## Excerpt provided
Killing the Bird’s View – India’s Anti-Drone Tech

As a part of the government's Make in India initiative and special thrust on export market, anti-drone system being produced by Indian companies are effective in terms capabilities and range and with cutting edge indigenous technologies. While replacing the imported anti-drone system that the government had purchased, the newly developed anti-drone system emphasises self-sufficiency and also functions as a power statement

By Girish Linganna

Opinion

The first Defender anti-drone product from RattanIndia Enterprises was released on Wednesday. The step-down subsidiary Throttle Aerospace Systems of RattanIndia Enterprises is the company that created the anti-drone. Early in the year, NeoSky India Ltd, a wholly owned subsidiary of RattanIndia, purchased a 60% stake in Throttle Aerospace. NeoSky India is the drone company that Rattan India uses in the country.

## Provided records
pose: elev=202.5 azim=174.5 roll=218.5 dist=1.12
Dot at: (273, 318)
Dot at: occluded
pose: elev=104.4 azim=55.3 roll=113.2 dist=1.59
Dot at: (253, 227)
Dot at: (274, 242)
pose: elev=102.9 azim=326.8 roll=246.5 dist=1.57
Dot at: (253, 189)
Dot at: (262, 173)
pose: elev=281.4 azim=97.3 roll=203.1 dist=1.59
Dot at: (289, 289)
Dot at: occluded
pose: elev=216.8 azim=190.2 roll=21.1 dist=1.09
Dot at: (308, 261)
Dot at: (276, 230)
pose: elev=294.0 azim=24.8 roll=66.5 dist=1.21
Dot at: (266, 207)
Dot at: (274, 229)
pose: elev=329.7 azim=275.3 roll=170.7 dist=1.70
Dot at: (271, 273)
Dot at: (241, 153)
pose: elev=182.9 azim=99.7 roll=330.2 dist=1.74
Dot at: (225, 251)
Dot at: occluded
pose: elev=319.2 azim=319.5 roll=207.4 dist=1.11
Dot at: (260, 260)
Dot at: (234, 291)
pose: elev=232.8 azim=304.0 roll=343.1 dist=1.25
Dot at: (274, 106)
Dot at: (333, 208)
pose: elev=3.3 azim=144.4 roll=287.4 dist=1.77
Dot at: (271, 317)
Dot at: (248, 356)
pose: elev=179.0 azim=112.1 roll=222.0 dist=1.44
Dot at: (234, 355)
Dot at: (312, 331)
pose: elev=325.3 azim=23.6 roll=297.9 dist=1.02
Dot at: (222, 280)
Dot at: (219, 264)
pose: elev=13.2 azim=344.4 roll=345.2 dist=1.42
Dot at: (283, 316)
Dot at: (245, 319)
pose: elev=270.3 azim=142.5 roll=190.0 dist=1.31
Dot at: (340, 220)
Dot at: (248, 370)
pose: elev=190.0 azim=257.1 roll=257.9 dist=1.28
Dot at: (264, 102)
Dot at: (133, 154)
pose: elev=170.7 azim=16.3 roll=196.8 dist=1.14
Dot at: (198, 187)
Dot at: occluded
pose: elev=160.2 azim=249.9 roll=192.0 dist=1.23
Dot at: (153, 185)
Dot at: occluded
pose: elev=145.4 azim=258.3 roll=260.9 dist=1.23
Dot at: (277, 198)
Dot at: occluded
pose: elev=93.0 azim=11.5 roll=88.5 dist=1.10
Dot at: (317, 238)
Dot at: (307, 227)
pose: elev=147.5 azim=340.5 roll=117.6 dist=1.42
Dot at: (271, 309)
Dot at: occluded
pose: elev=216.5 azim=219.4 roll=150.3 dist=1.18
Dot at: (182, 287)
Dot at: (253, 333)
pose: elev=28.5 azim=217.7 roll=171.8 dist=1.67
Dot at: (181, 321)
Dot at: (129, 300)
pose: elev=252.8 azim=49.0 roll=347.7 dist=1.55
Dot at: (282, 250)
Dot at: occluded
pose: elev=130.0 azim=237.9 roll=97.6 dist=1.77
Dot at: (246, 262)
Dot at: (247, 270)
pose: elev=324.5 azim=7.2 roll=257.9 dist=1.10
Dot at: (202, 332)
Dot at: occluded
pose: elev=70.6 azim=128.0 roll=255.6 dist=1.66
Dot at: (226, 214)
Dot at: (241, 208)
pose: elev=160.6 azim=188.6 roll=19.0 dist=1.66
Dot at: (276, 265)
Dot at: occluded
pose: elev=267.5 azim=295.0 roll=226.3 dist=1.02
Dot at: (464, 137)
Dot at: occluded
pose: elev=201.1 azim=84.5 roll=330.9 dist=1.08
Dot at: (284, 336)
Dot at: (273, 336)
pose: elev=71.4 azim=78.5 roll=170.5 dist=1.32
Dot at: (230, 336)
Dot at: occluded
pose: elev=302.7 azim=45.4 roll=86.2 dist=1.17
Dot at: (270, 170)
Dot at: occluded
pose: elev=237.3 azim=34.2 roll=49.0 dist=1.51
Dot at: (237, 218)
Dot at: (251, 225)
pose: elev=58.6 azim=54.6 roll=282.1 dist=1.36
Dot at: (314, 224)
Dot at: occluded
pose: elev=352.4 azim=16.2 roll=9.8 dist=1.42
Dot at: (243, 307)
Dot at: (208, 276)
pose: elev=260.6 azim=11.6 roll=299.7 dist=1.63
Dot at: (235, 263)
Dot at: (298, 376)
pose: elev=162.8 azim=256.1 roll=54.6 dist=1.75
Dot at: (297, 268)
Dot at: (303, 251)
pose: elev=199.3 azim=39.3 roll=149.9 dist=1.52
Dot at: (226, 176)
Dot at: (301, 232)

## Instructions for the task
Copy out the stretch from "As a part of" through "in the country." in the article on India's anti-drone technology, swapping "subsidiary" for "affiliate".

## Response box
As a part of the government's Make in India initiative and special thrust on export market, anti-drone system being produced by Indian companies are effective in terms capabilities and range and with cutting edge indigenous technologies. While replacing the imported anti-drone system that the government had purchased, the newly developed anti-drone system emphasises self-sufficiency and also functions as a power statement

By Girish Linganna

Opinion

The first Defender anti-drone product from RattanIndia Enterprises was released on Wednesday. The step-down affiliate Throttle Aerospace Systems of RattanIndia Enterprises is the company that created the anti-drone. Early in the year, NeoSky India Ltd, a wholly owned affiliate of RattanIndia, purchased a 60% stake in Throttle Aerospace. NeoSky India is the drone company that Rattan India uses in the country.